-- Source document follows --

In this embodiment, a direct sound signal Pdir(k, n) and a diffuse sound signal Pdiff(k, n) is determined in Block (110) per time index n and frequency index k from the two or more available microphone signals P1 . . . M(k, n). For this purpose, Block (110) usually exploits the sound direction information which was determined in Block (102). In the following, different examples of Block (110) are explained which describe how to determine Pdir(k, n) and Pdiff(k, n).
In a first example of Block (110), a reference microphone signal denoted by Pref(k, n) is determined from the multiple microphone signals P1 . . . M(k, n) based on the sound direction information provided by Block (102). The reference microphone signal Pref(k, n) may be determined by selecting the microphone signal which is closest to the estimated sound direction for the considered time and frequency. This selection process to determine the reference microphone signal Pref(k, n) was explained in Embodiment 2. After determining Pref(k, n), a direct sound signal Pdir(k, n) and a diffuse sound signal Pdiff(k, n) can be calculated for example by applying single-channel filters Wdir(k, n) and Wdiff(k, n), respectively, to the reference microphone signal Pref(k, n). This approach and the computation of the corresponding single-channel filters was explained in Embodiment 3.

-- Source document concluded --

In the passage on Block (110), how may the reference microphone signal Pref(k, n) be determined? The entries play no part in the work here.

-- Recorded data follows --

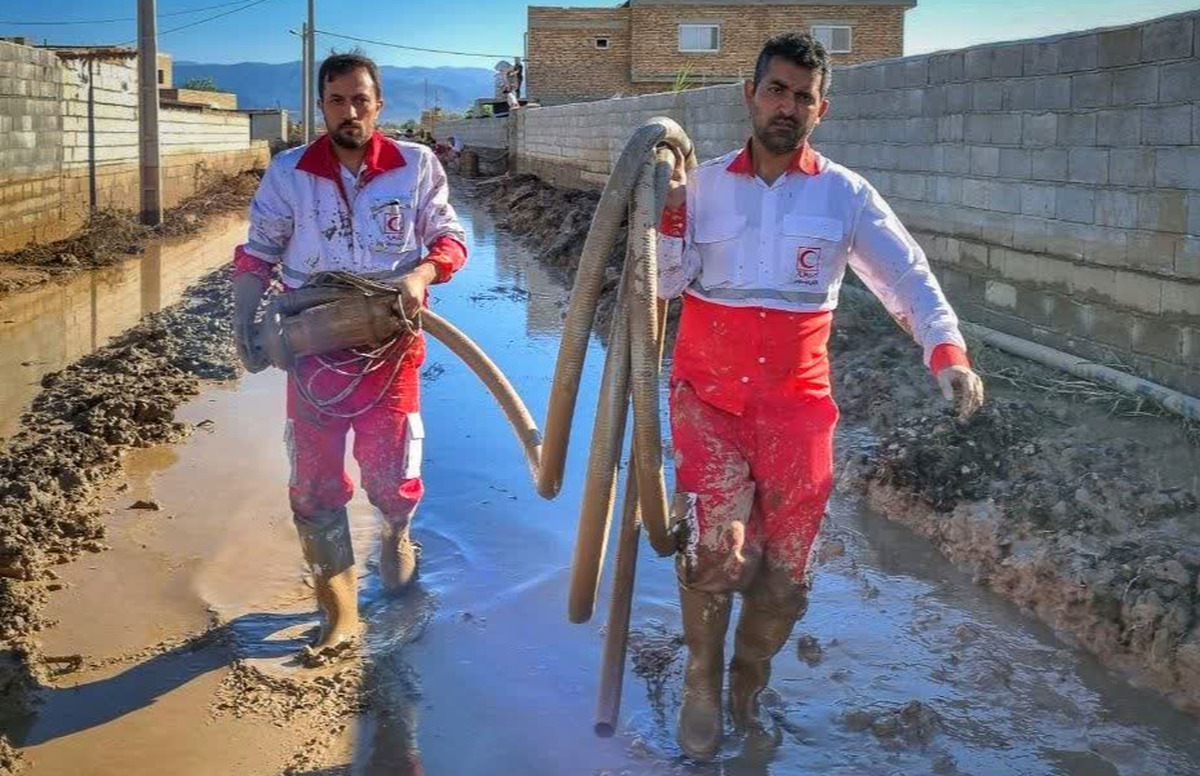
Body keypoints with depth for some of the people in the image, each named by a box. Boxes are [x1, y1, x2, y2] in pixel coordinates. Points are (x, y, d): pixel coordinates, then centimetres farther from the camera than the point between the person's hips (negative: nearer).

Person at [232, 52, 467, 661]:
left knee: (389, 473, 5)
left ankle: (397, 534, 43)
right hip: (313, 348, 1)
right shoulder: (287, 173, -3)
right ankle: (339, 614, 17)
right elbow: (256, 256, 4)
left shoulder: (416, 166, -6)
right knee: (315, 482, 4)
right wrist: (244, 327, -6)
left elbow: (449, 238, 0)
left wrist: (420, 275, -20)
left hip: (389, 347, -1)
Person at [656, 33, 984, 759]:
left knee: (785, 573, 6)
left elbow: (908, 274, -4)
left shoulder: (846, 194, 0)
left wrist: (947, 350, -19)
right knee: (717, 550, -15)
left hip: (796, 403, 1)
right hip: (710, 396, -1)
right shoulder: (705, 183, 2)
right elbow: (666, 283, 1)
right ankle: (703, 683, 11)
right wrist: (670, 211, -14)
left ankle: (749, 687, 32)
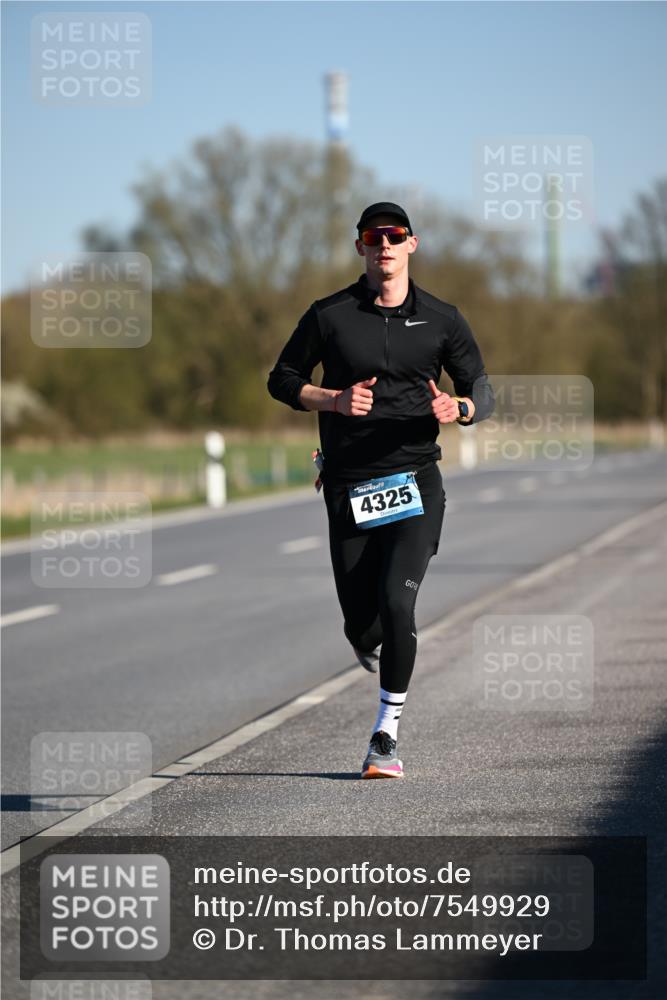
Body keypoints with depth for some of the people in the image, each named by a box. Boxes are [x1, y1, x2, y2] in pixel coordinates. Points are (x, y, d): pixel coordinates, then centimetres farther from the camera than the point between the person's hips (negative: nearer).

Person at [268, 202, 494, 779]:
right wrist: (334, 399, -9)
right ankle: (374, 646, 42)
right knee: (361, 625, 2)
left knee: (395, 601, -19)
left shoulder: (441, 319, 6)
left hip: (416, 481, -1)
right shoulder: (330, 316, 3)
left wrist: (459, 408, -13)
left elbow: (483, 393, 11)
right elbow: (282, 380, 10)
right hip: (349, 487, 1)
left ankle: (387, 733, -6)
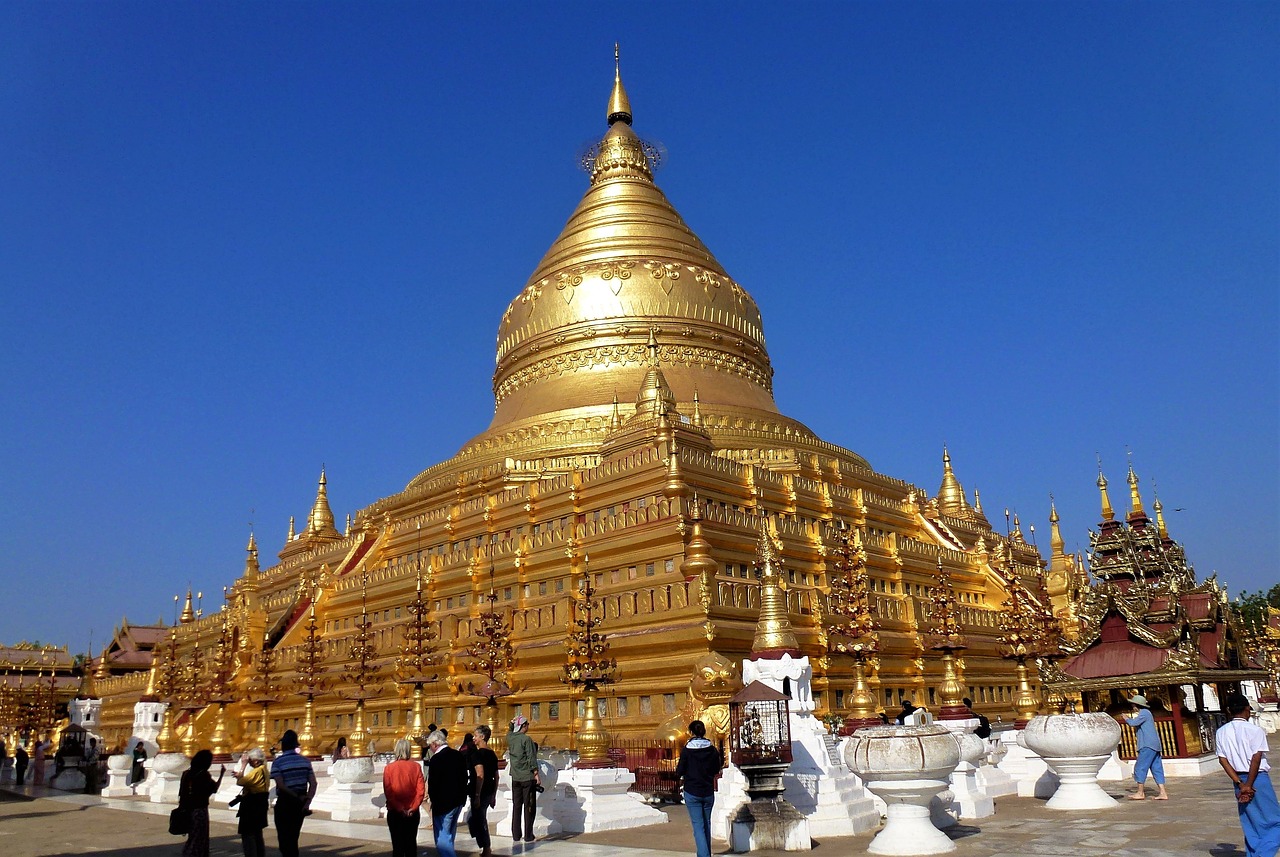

-- Recorded data concluded --

▶ [Answer space] By selecting the microphone signal closest to the estimated sound direction for the considered time and frequency.